**Exercise goal:**
Print the data exactly. Pictures stay out.

**Data to process:**
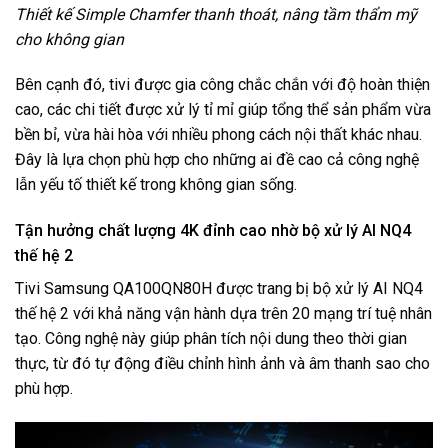
Thiết kế Simple Chamfer thanh thoát, nâng tầm thẩm mỹ
cho không gian
Bên cạnh đó, tivi được gia công chắc chắn với độ hoàn thiện
cao, các chi tiết được xử lý tỉ mỉ giúp tổng thể sản phẩm vừa
bền bỉ, vừa hài hòa với nhiều phong cách nội thất khác nhau.
Đây là lựa chọn phù hợp cho những ai đề cao cả công nghệ
lẫn yếu tố thiết kế trong không gian sống.
Tận hưởng chất lượng 4K đỉnh cao nhờ bộ xử lý AI NQ4
thế hệ 2
Tivi Samsung
QA100QN80H được trang bị bộ xử lý AI NQ4
thế hệ 2 với khả năng vận hành dựa trên 20 mạng trí tuệ nhân
tạo. Công nghệ này giúp phân tích nội dung theo thời gian
thực, từ đó tự động điều chỉnh hình ảnh và âm thanh sao cho
phù hợp.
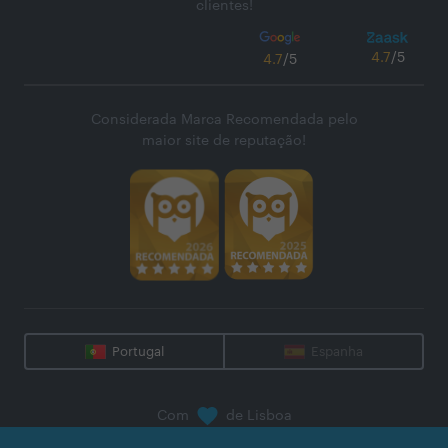
clientes!
4.7
/5
4.7
/5
Considerada Marca Recomendada pelo
maior site de reputação!
Portugal
Espanha
Com
de Lisboa
@
2026
Zaask - Plataforma Digital, S.A.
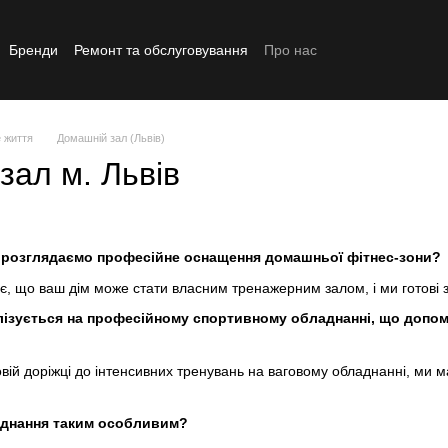
Бренди
Ремонт та обслуговування
Про нас
Реставрований товар
 життя
Домашній зал (Львів)
зал м. Львів
и розглядаємо професійне оснащення домашньої фітнес-зони?
нає, що ваш дім може стати власним тренажерним залом, і ми готові
лізується на професійному спортивному обладнанні, що допома
говій доріжці до інтенсивних тренувань на ваговому обладнанні, ми
днання таким особливим?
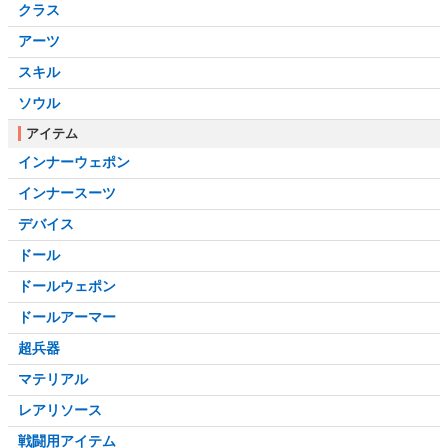
クラス
アーツ
スキル
ソウル
アイテム
インナーウェポン
インナースーツ
デバイス
ドール
ドールウェポン
ドールアーマー
超兵器
マテリアル
レアリソース
戦闘用アイテム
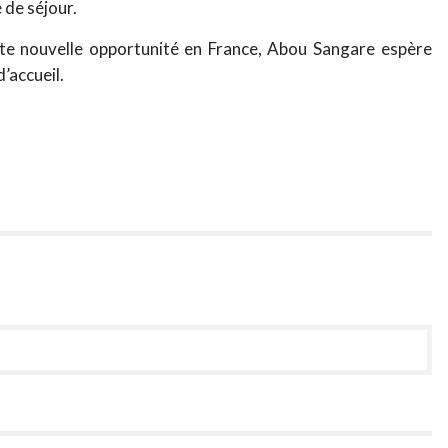
 de séjour.
tte nouvelle opportunité en France, Abou Sangare espère
’accueil.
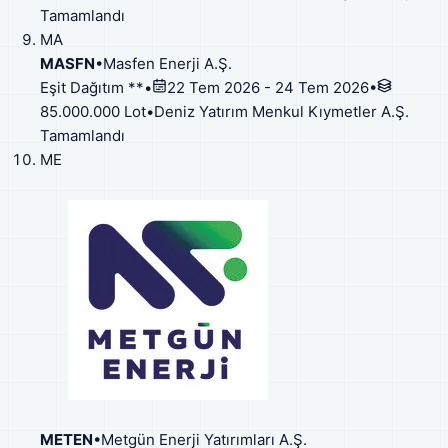
Tamamlandı
MA
MASFN
•
Masfen Enerji A.Ş.
Eşit Dağıtım **
•
22 Tem 2026 - 24 Tem 2026
•
85.000.000 Lot
•
Deniz Yatırım Menkul Kıymetler A.Ş.
Tamamlandı
ME
METEN
•
Metgün Enerji Yatırımları A.Ş.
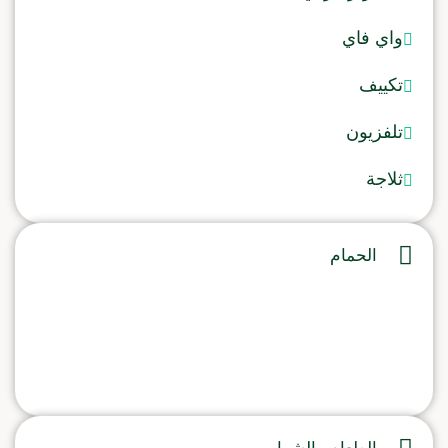
واي فاي
تكييف
تلفزيون
ثلاجة
الحمام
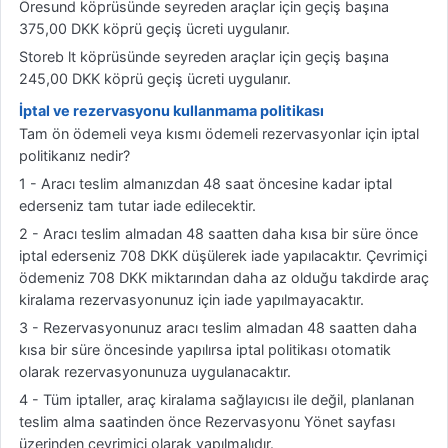
Öresund köprüsünde seyreden araçlar için geçiş başına
375,00 DKK köprü geçiş ücreti uygulanır.
Storeb lt köprüsünde seyreden araçlar için geçiş başına
245,00 DKK köprü geçiş ücreti uygulanır.
İptal ve rezervasyonu kullanmama politikası
Tam ön ödemeli veya kısmı ödemeli rezervasyonlar için iptal
politikanız nedir?
1 - Aracı teslim almanızdan 48 saat öncesine kadar iptal
ederseniz tam tutar iade edilecektir.
2 - Aracı teslim almadan 48 saatten daha kısa bir süre önce
iptal ederseniz 708 DKK düşülerek iade yapılacaktır. Çevrimiçi
ödemeniz 708 DKK miktarından daha az olduğu takdirde araç
kiralama rezervasyonunuz için iade yapılmayacaktır.
3 - Rezervasyonunuz aracı teslim almadan 48 saatten daha
kısa bir süre öncesinde yapılırsa iptal politikası otomatik
olarak rezervasyonunuza uygulanacaktır.
4 - Tüm iptaller, araç kiralama sağlayıcısı ile değil, planlanan
teslim alma saatinden önce Rezervasyonu Yönet sayfası
üzerinden çevrimiçi olarak yapılmalıdır.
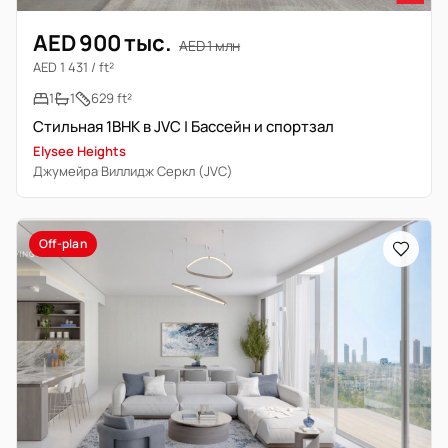
AED 900 тыс.
AED 1 млн
AED 1 431 / ft²
1
1
629 ft²
Стильная 1BHK в JVC | Бассейн и спортзал
Elysee Heights
Джумейра Виллидж Серкл (JVC)
Off-plan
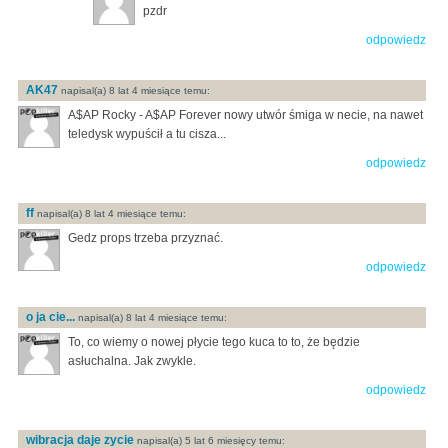
pzdr
odpowiedz
AK47
napisal(a) 8 lat 4 miesiące temu:
A$AP Rocky - A$AP Forever nowy utwór śmiga w necie, na nawet
teledysk wypuścił a tu cisza...
odpowiedz
ff
napisal(a) 8 lat 4 miesiące temu:
Gedz props trzeba przyznać.
odpowiedz
o ja cie...
napisal(a) 8 lat 4 miesiące temu:
To, co wiemy o nowej płycie tego kuca to to, że będzie
asłuchalna. Jak zwykle.
odpowiedz
wibracja daje zycie
napisal(a) 5 lat 6 miesięcy temu:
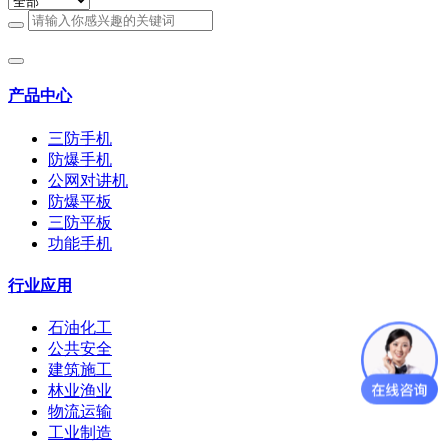
产品中心
三防手机
防爆手机
公网对讲机
防爆平板
三防平板
功能手机
行业应用
石油化工
公共安全
建筑施工
林业渔业
物流运输
工业制造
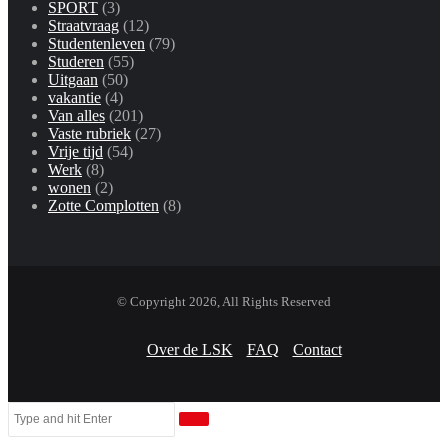
SPORT
(3)
Straatvraag
(12)
Studentenleven
(79)
Studeren
(55)
Uitgaan
(50)
vakantie
(4)
Van alles
(201)
Vaste rubriek
(27)
Vrije tijd
(54)
Werk
(8)
wonen
(2)
Zotte Complotten
(8)
© Copyright 2026, All Rights Reserved
Over de LSK
FAQ
Contact
Facebook
Twitter
WhatsApp
Telegram
Viber
Close
Search
Close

**Answer box:**
Thiết kế Simple Chamfer thanh thoát, nâng tầm thẩm mỹ
cho không gian
Bên cạnh đó, tivi được gia công chắc chắn với độ hoàn thiện
cao, các chi tiết được xử lý tỉ mỉ giúp tổng thể sản phẩm vừa
bền bỉ, vừa hài hòa với nhiều phong cách nội thất khác nhau.
Đây là lựa chọn phù hợp cho những ai đề cao cả công nghệ
lẫn yếu tố thiết kế trong không gian sống.
Tận hưởng chất lượng 4K đỉnh cao nhờ bộ xử lý AI NQ4
thế hệ 2
Tivi Samsung
QA100QN80H được trang bị bộ xử lý AI NQ4
thế hệ 2 với khả năng vận hành dựa trên 20 mạng trí tuệ nhân
tạo. Công nghệ này giúp phân tích nội dung theo thời gian
thực, từ đó tự động điều chỉnh hình ảnh và âm thanh sao cho
phù hợp.
clientes!
4.7
/5
4.7
/5
Considerada Marca Recomendada pelo
maior site de reputação!
Portugal
Espanha
Com
de Lisboa
@
2026
Zaask - Plataforma Digital, S.A.
Бренди
Ремонт та обслуговування
Про нас
Реставрований товар
 життя
Домашній зал (Львів)
зал м. Львів
и розглядаємо професійне оснащення домашньої фітнес-зони?
нає, що ваш дім може стати власним тренажерним залом, і ми готові
лізується на професійному спортивному обладнанні, що допома
говій доріжці до інтенсивних тренувань на ваговому обладнанні, ми
днання таким особливим?
クラス
アーツ
スキル
ソウル
アイテム
インナーウェポン
インナースーツ
デバイス
ドール
ドールウェポン
ドールアーマー
超兵器
マテリアル
レアリソース
戦闘用アイテム
 de séjour.
tte nouvelle opportunité en France, Abou Sangare espère
’accueil.
Tamamlandı
MA
MASFN
•
Masfen Enerji A.Ş.
Eşit Dağıtım **
•
22 Tem 2026 - 24 Tem 2026
•
85.000.000 Lot
•
Deniz Yatırım Menkul Kıymetler A.Ş.
Tamamlandı
ME
METEN
•
Metgün Enerji Yatırımları A.Ş.
واي فاي
تكييف
تلفزيون
ثلاجة
الحمام
Öresund köprüsünde seyreden araçlar için geçiş başına
375,00 DKK köprü geçiş ücreti uygulanır.
Storeb lt köprüsünde seyreden araçlar için geçiş başına
245,00 DKK köprü geçiş ücreti uygulanır.
İptal ve rezervasyonu kullanmama politikası
Tam ön ödemeli veya kısmı ödemeli rezervasyonlar için iptal
politikanız nedir?
1 - Aracı teslim almanızdan 48 saat öncesine kadar iptal
ederseniz tam tutar iade edilecektir.
2 - Aracı teslim almadan 48 saatten daha kısa bir süre önce
iptal ederseniz 708 DKK düşülerek iade yapılacaktır. Çevrimiçi
ödemeniz 708 DKK miktarından daha az olduğu takdirde araç
kiralama rezervasyonunuz için iade yapılmayacaktır.
3 - Rezervasyonunuz aracı teslim almadan 48 saatten daha
kısa bir süre öncesinde yapılırsa iptal politikası otomatik
olarak rezervasyonunuza uygulanacaktır.
4 - Tüm iptaller, araç kiralama sağlayıcısı ile değil, planlanan
teslim alma saatinden önce Rezervasyonu Yönet sayfası
üzerinden çevrimiçi olarak yapılmalıdır.
AED 900 тыс.
AED 1 млн
AED 1 431 / ft²
1
1
629 ft²
Стильная 1BHK в JVC | Бассейн и спортзал
Elysee Heights
Джумейра Виллидж Серкл (JVC)
Off-plan
pzdr
odpowiedz
AK47
napisal(a) 8 lat 4 miesiące temu:
A$AP Rocky - A$AP Forever nowy utwór śmiga w necie, na nawet
teledysk wypuścił a tu cisza...
odpowiedz
ff
napisal(a) 8 lat 4 miesiące temu:
Gedz props trzeba przyznać.
odpowiedz
o ja cie...
napisal(a) 8 lat 4 miesiące temu:
To, co wiemy o nowej płycie tego kuca to to, że będzie
asłuchalna. Jak zwykle.
odpowiedz
wibracja daje zycie
napisal(a) 5 lat 6 miesięcy temu:
产品中心
三防手机
防爆手机
公网对讲机
防爆平板
三防平板
功能手机
行业应用
石油化工
公共安全
建筑施工
林业渔业
物流运输
工业制造
SPORT
(3)
Straatvraag
(12)
Studentenleven
(79)
Studeren
(55)
Uitgaan
(50)
vakantie
(4)
Van alles
(201)
Vaste rubriek
(27)
Vrije tijd
(54)
Werk
(8)
wonen
(2)
Zotte Complotten
(8)
© Copyright 2026, All Rights Reserved
Over de LSK
FAQ
Contact
Facebook
Twitter
WhatsApp
Telegram
Viber
Close
Search
Close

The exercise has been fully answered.